What comes in my mind is to define another data like NotNamedObservation, initialize it and then having a function that converts NotNamedObservation -> String -> Observation (where String is the filename) but that sounds like a very poor approach.

Thanks.

2
I think your idea of defining an extra datatype representing an "observation without a filename" is a very good one!Benjamin Hodgson
It may not seem terribly clever, but I also think your suggested solution is the best one. Particularly if it had the signature NotNamedObservation -> FilePath -> Observation, then it's obvious what's going on.Jordan Mackie

2 Answers

2
votes

When you don't control the data definition and you have strict requirements about the format to parse, it's better to write the (de)serializer explicitly.

If external information is required to fully construct values, avoid the FromJSON/ToJSON type classes, and just write standalone parsers.

aeson's deriving mechanism is more suited to applications that talk to themselves (and thus only care about round-tripping between parseJSON and toJSON), or where there is flexibility either in defining the JSON format or the Haskell types.


If you still have to use these classes for some reason, one option is of course to just put undefined in those missing fields. To rely on the type system more, you can also parameterize types by a "phase" (that assumes again you can tweak the data type), which is a type constructor that wraps some fields.


data Observation' p = Observation
  { id :: Integer
  , value :: Integer
  , filename :: p String }

-- This is isomorphic to the original Observation data type
type Observation = Observation Identity

-- When we don't have the filename available, we keep the field empty with Proxy
instance FromJSON (Observation' Proxy) where
  ...

mkObservation :: FileName -> Observation' Proxy -> Observation
2
votes

Just make your instance a function from file path to Observation:

{-# LANGUAGE FlexibleInstances #-}
{-# LANGUAGE OverloadedStrings #-}
import Data.Aeson
import qualified Data.ByteString.Lazy as LBS
import System.Environment

data Observation = Observation { ident    :: Integer
                               , value    :: Integer
                               , filename :: FilePath
                               } deriving (Show)

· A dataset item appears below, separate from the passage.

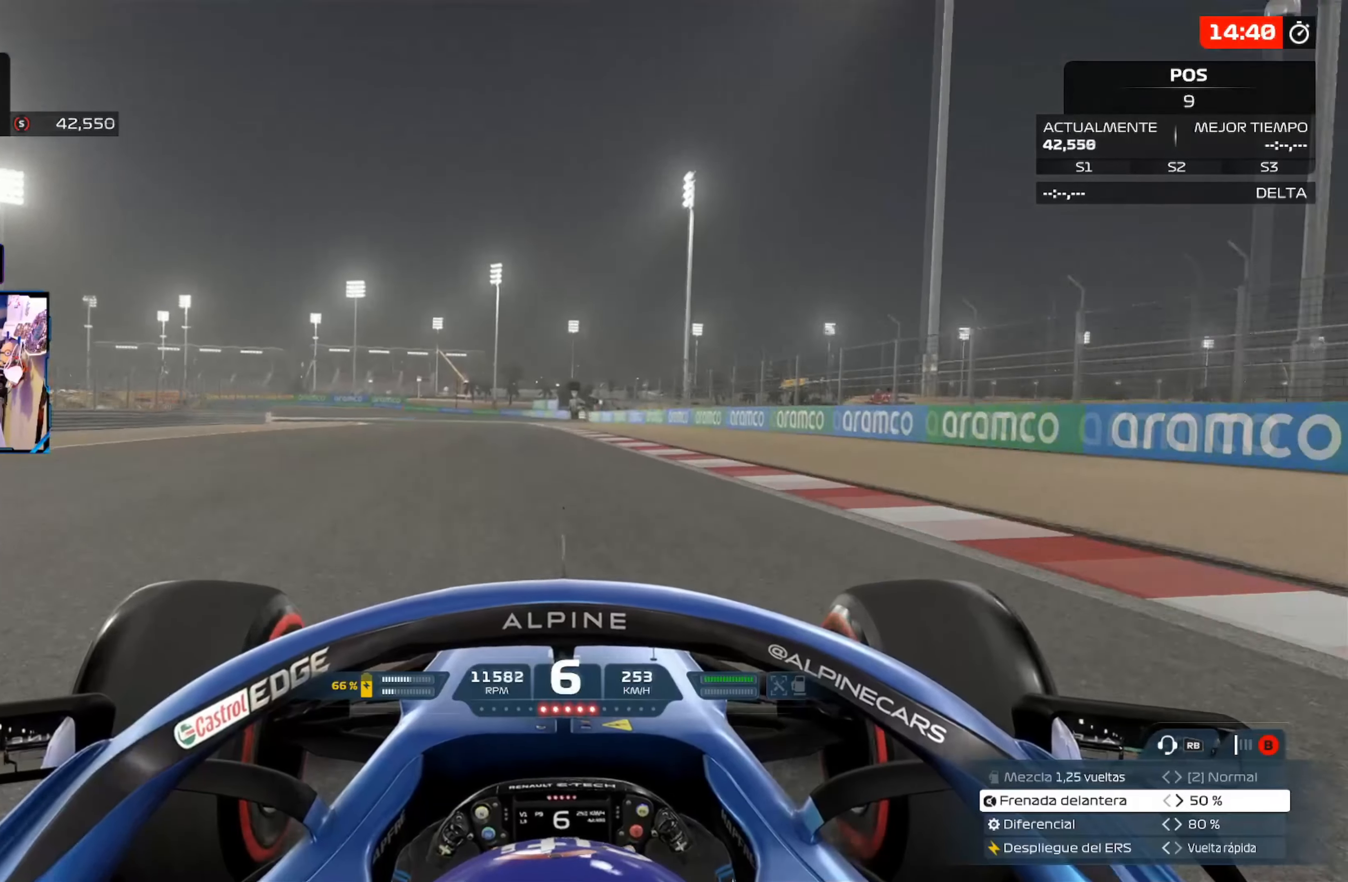
{"buttons": ["R2"], "left_stick": "left", "right_stick": "center", "events": [[16, "left_stick", "left"], [250, "A", "down"], [433, "A", "up"]]}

instance FromJSON (FilePath -> Observation) where
  parseJSON (Object v) =
    do i <- read <$> v .: "id"
       l <- v .: "value"
       pure $ Observation i l

main :: IO ()
main = do
  files <- getArgs
  fileContents <- traverse LBS.readFile files
  print fileContents
  let fs = map (maybe (error "Invalid json") id . decode) fileContents
      jsons :: [Observation]
      jsons = zipWith ($) fs files
  print jsons